◆ **HOW TO COMPLETE THIS TASK**
Arrange the lines below as a Markdown table with the columns Row and Line, from the first line of the records through the line containing "Tributi, finanze e contravvenzioni", both included, and omit any blank lines.

◆ **DATA FOR PROCESSING**

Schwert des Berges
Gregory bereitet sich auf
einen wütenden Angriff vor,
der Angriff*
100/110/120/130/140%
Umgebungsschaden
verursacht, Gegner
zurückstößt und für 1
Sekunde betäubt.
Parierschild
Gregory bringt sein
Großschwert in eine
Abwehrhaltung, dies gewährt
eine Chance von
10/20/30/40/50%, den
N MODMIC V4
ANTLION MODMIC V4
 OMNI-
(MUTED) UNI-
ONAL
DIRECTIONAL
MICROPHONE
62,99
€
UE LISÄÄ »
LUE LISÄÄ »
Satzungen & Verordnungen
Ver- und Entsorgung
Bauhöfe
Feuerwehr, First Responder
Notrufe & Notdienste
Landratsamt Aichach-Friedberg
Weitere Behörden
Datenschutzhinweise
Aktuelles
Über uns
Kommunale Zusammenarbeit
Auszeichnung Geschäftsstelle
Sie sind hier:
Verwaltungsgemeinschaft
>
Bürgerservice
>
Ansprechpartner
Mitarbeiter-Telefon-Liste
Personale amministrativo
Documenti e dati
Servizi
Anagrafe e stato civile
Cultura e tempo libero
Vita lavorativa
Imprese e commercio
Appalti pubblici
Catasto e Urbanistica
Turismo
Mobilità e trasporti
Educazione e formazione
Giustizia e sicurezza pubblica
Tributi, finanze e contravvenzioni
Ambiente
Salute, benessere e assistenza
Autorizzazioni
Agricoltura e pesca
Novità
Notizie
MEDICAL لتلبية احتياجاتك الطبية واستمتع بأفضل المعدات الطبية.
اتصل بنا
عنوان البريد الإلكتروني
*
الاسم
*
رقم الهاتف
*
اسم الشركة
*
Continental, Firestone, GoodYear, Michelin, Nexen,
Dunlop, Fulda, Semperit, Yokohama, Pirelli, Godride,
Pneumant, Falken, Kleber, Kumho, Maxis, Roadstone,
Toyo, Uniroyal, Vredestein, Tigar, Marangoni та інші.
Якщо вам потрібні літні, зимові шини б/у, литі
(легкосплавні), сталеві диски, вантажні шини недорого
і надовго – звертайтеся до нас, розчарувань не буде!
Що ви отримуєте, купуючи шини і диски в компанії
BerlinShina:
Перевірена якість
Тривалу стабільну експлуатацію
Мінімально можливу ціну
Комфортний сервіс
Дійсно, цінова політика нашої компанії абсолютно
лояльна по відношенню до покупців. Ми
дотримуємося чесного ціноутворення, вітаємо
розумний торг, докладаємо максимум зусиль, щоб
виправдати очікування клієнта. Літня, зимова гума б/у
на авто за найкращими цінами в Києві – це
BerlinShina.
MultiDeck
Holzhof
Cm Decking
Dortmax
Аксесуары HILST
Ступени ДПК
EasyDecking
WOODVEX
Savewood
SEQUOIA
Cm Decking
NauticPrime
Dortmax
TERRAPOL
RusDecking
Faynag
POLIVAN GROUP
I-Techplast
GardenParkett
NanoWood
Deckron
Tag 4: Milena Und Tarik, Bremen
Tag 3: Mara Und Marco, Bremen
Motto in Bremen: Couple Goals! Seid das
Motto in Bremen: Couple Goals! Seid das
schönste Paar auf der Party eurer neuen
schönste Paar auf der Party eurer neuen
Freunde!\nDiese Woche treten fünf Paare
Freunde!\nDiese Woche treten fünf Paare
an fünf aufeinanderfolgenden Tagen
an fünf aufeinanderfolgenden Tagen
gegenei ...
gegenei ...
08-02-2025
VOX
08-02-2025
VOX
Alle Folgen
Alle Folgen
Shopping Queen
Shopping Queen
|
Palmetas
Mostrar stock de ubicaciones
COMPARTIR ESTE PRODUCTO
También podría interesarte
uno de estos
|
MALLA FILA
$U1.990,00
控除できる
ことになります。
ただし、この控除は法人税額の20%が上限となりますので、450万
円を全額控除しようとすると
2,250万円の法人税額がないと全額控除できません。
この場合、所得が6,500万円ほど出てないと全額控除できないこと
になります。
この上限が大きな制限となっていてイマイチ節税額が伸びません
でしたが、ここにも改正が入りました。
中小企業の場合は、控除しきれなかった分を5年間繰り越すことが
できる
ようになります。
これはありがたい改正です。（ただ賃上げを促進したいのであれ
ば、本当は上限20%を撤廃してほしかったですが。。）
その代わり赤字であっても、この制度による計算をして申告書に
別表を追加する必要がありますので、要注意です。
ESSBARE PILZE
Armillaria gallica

◆ **WRITTEN REPLY**
| Row | Line |
|---|---|
| 1 | Schwert des Berges |
| 2 | Gregory bereitet sich auf |
| 3 | einen wütenden Angriff vor, |
| 4 | der Angriff* |
| 5 | 100/110/120/130/140% |
| 6 | Umgebungsschaden |
| 7 | verursacht, Gegner |
| 8 | zurückstößt und für 1 |
| 9 | Sekunde betäubt. |
| 10 | Parierschild |
| 11 | Gregory bringt sein |
| 12 | Großschwert in eine |
| 13 | Abwehrhaltung, dies gewährt |
| 14 | eine Chance von |
| 15 | 10/20/30/40/50%, den |
| 16 | N MODMIC V4 |
| 17 | ANTLION MODMIC V4 |
| 18 |  OMNI- |
| 19 | (MUTED) UNI- |
| 20 | ONAL |
| 21 | DIRECTIONAL |
| 22 | MICROPHONE |
| 23 | 62,99 |
| 24 | € |
| 25 | UE LISÄÄ » |
| 26 | LUE LISÄÄ » |
| 27 | Satzungen & Verordnungen |
| 28 | Ver- und Entsorgung |
| 29 | Bauhöfe |
| 30 | Feuerwehr, First Responder |
| 31 | Notrufe & Notdienste |
| 32 | Landratsamt Aichach-Friedberg |
| 33 | Weitere Behörden |
| 34 | Datenschutzhinweise |
| 35 | Aktuelles |
| 36 | Über uns |
| 37 | Kommunale Zusammenarbeit |
| 38 | Auszeichnung Geschäftsstelle |
| 39 | Sie sind hier: |
| 40 | Verwaltungsgemeinschaft |
| 41 | > |
| 42 | Bürgerservice |
| 43 | > |
| 44 | Ansprechpartner |
| 45 | Mitarbeiter-Telefon-Liste |
| 46 | Personale amministrativo |
| 47 | Documenti e dati |
| 48 | Servizi |
| 49 | Anagrafe e stato civile |
| 50 | Cultura e tempo libero |
| 51 | Vita lavorativa |
| 52 | Imprese e commercio |
| 53 | Appalti pubblici |
| 54 | Catasto e Urbanistica |
| 55 | Turismo |
| 56 | Mobilità e trasporti |
| 57 | Educazione e formazione |
| 58 | Giustizia e sicurezza pubblica |
| 59 | Tributi, finanze e contravvenzioni |